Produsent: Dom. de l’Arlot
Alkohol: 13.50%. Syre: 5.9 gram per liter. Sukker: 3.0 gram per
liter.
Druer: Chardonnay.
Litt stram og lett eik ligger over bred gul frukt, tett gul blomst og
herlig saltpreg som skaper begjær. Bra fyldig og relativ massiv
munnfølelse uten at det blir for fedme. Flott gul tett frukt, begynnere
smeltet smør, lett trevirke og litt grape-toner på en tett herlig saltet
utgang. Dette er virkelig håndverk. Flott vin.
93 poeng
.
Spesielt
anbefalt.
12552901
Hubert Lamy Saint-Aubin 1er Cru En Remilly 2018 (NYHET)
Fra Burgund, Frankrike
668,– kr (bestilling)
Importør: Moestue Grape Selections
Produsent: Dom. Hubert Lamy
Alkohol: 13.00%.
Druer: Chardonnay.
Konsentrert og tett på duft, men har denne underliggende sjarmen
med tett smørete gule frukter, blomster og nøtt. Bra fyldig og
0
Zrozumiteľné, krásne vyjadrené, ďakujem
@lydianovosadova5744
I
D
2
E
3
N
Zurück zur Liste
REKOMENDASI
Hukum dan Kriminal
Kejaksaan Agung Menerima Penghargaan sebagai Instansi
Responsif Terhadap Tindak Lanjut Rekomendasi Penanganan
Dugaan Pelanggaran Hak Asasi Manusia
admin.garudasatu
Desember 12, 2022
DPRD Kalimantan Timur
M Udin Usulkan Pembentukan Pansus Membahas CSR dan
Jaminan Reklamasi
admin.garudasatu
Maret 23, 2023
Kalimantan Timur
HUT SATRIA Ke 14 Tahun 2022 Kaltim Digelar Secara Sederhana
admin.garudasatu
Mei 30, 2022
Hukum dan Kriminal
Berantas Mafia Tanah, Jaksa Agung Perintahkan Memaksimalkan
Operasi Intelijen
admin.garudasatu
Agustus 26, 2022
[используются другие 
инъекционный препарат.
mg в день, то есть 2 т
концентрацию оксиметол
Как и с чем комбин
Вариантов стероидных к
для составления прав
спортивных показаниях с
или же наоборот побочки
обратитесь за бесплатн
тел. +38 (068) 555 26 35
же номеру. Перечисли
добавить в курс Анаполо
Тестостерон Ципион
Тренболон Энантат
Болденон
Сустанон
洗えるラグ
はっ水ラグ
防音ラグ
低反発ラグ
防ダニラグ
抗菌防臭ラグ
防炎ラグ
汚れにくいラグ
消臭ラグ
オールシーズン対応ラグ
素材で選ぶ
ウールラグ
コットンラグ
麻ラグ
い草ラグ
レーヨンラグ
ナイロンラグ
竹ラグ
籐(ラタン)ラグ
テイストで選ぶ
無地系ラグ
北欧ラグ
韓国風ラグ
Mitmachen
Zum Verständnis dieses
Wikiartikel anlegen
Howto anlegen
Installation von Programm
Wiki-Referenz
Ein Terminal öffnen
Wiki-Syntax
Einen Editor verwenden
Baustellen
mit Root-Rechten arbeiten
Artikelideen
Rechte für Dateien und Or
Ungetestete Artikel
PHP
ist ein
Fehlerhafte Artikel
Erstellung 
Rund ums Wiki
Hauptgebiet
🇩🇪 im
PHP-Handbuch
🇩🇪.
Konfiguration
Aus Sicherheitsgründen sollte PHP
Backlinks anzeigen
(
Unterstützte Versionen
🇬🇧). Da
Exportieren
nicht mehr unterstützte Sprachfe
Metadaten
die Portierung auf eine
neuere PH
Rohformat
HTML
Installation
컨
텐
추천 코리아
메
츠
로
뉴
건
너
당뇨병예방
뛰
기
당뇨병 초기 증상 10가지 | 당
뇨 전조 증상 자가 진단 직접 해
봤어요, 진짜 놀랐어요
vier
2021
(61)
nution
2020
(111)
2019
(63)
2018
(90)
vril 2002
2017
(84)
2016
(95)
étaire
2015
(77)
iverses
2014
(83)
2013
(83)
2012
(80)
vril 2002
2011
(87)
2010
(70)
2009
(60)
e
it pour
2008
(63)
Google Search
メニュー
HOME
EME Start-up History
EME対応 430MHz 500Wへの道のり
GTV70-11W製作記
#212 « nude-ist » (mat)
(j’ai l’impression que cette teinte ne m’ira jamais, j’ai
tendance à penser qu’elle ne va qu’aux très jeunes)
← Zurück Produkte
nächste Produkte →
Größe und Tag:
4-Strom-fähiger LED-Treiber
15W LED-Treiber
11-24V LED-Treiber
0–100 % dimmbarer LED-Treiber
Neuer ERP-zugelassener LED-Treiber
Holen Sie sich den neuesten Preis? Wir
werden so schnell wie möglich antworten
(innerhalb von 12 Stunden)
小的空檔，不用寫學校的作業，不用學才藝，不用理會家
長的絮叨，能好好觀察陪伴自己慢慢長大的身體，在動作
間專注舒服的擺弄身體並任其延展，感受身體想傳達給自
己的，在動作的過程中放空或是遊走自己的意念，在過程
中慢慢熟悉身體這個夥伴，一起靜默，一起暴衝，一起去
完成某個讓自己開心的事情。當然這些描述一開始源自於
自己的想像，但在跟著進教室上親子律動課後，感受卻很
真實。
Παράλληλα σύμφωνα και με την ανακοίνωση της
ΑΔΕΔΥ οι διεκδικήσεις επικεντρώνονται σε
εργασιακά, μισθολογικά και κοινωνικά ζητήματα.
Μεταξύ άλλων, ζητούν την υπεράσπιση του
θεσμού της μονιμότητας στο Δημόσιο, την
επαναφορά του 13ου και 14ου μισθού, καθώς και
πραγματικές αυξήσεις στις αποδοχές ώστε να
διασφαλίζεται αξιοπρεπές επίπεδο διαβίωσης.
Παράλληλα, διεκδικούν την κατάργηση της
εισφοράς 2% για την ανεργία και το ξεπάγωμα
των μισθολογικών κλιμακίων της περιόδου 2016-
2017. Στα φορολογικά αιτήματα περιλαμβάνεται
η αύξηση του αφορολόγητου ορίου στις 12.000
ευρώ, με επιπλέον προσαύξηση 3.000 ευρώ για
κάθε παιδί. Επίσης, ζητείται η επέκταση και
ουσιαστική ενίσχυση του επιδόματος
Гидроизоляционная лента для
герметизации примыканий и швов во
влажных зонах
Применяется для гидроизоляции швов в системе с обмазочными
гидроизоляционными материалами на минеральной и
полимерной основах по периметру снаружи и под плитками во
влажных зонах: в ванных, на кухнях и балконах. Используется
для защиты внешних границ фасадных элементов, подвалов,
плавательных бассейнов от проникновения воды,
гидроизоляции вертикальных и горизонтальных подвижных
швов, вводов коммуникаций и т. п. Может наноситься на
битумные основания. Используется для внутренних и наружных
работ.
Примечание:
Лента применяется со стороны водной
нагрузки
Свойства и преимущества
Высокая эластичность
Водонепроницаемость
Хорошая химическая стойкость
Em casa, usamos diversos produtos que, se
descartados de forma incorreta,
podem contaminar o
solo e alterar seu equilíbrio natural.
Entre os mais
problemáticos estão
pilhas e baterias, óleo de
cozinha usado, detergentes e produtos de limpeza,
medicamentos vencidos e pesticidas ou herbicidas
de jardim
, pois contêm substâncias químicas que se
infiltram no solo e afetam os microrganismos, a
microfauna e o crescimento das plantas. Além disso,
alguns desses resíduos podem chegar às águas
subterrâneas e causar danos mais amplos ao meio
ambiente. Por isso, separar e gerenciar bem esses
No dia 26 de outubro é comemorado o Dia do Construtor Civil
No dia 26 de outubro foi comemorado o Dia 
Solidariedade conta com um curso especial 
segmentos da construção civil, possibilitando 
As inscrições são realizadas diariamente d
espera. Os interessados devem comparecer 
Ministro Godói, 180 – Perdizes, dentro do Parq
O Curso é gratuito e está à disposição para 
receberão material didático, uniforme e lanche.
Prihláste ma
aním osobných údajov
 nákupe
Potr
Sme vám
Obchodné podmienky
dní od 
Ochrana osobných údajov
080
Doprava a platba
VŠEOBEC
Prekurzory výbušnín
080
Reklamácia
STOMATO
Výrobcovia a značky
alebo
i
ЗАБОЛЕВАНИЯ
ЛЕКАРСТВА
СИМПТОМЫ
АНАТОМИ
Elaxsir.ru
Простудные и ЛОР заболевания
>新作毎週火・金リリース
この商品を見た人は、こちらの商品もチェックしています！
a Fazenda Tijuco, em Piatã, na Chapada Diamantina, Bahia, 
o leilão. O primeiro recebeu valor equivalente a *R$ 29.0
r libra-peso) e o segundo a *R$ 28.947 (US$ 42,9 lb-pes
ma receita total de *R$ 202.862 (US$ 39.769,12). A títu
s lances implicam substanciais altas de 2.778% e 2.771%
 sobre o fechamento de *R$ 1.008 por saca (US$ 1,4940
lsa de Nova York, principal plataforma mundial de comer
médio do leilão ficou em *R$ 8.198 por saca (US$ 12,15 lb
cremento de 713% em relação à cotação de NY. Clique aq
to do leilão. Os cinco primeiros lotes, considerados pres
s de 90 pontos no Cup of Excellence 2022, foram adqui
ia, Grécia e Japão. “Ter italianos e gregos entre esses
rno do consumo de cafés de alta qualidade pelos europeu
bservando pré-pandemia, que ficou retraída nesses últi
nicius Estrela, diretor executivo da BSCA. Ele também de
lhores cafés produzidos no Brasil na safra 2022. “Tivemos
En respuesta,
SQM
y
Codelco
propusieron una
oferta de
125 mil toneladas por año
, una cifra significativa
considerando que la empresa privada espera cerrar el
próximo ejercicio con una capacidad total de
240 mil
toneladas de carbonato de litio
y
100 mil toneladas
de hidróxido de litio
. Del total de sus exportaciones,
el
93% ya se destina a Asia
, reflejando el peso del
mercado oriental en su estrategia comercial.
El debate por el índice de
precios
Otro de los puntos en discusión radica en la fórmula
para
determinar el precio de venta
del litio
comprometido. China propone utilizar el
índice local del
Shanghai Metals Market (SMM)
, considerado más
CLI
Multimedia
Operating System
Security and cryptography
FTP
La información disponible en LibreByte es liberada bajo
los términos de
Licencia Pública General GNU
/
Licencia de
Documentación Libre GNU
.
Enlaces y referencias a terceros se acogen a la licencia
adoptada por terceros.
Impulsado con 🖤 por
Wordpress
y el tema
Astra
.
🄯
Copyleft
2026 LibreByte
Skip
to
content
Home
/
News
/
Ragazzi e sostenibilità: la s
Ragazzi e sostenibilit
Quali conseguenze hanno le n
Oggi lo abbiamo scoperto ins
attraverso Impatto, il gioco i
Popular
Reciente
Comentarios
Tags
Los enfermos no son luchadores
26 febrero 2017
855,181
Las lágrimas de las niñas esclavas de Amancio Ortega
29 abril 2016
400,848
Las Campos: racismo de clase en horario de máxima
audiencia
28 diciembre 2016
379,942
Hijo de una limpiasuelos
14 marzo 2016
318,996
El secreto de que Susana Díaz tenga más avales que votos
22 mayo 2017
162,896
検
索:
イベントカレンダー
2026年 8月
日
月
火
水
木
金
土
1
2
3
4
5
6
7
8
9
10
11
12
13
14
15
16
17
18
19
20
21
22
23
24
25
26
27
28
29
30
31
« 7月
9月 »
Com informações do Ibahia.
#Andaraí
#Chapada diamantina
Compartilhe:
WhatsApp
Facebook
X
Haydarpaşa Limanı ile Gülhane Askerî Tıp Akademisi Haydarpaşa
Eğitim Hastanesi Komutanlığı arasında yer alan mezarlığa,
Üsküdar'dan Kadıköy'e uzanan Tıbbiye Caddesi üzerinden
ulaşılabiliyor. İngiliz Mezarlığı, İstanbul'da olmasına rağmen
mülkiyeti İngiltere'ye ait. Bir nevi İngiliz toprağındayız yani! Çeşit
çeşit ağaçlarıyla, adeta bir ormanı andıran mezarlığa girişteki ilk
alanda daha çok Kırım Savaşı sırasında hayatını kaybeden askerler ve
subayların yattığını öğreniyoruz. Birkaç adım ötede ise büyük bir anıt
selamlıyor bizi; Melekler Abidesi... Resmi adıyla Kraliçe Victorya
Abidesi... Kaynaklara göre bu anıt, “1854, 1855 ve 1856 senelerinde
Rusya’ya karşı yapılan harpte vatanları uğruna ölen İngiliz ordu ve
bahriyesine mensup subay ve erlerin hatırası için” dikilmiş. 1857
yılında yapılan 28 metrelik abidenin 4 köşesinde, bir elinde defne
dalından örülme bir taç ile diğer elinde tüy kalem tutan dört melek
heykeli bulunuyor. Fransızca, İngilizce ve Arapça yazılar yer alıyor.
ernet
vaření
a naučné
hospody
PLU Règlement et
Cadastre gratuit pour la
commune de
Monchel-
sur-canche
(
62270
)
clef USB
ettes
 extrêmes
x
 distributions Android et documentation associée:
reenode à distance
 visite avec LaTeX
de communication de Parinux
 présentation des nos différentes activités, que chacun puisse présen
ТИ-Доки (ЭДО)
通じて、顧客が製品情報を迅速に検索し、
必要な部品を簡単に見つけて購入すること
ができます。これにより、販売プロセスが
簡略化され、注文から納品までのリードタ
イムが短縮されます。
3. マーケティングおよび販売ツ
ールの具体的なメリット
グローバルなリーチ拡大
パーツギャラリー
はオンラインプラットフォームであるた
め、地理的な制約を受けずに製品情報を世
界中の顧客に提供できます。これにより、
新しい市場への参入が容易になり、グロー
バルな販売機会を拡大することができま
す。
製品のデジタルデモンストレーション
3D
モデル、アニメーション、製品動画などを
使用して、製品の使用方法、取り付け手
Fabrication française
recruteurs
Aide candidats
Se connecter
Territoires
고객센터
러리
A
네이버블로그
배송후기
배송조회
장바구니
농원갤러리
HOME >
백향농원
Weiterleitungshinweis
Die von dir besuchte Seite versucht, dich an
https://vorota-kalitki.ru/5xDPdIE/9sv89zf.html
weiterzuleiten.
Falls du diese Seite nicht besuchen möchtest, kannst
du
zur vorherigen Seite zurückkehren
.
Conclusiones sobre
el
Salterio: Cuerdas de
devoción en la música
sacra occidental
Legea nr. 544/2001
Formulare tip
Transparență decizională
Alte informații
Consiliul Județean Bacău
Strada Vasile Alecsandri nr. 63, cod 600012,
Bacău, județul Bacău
+ + +
**YOUR ASSIGNMENT**. Reproduce only the rows from the start through the line containing "herlig saltpreg som", with "Chardonnay" swapped for "Pinot Blanc" and nothing else changed.

**REPLY TO THE TASK**.
Produsent: Dom. de l’Arlot
Alkohol: 13.50%. Syre: 5.9 gram per liter. Sukker: 3.0 gram per
liter.
Druer: Pinot Blanc.
Litt stram og lett eik ligger over bred gul frukt, tett gul blomst og
herlig saltpreg som skaper begjær. Bra fyldig og relativ massiv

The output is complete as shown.